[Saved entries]
* * * * * * *
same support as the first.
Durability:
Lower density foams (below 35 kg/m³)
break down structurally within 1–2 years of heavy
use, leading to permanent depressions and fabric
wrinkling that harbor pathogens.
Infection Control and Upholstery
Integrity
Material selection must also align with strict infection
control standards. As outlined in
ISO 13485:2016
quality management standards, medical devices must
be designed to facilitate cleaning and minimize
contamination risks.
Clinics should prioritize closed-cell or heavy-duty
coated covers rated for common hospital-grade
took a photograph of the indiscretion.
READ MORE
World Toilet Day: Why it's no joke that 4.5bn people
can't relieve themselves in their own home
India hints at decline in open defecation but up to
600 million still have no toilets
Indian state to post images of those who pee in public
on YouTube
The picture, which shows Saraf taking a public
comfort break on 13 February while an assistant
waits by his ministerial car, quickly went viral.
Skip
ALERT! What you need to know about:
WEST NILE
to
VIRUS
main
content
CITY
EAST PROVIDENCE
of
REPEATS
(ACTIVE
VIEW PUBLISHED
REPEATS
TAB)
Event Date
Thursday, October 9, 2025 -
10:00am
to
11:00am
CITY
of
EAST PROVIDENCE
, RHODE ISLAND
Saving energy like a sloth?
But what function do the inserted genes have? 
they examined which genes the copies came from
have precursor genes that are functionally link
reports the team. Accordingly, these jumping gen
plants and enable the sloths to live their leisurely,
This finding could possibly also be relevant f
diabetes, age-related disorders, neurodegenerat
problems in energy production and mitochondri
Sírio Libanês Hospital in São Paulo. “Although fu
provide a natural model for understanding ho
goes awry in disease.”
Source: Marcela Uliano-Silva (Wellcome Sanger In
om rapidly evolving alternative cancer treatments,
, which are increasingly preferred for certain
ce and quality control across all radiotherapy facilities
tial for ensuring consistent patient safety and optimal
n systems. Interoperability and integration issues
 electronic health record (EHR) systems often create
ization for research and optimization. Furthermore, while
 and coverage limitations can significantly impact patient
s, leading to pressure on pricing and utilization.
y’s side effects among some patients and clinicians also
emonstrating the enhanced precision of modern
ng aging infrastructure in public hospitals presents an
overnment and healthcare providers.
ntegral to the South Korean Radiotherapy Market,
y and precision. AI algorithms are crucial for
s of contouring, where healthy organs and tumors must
* * * * * * *
#### TASK ITEM
Report every line of the records that contains the word "energy".

#### RESPONSE FOR THIS EXERCISE
Saving energy like a sloth?
problems in energy production and mitochondri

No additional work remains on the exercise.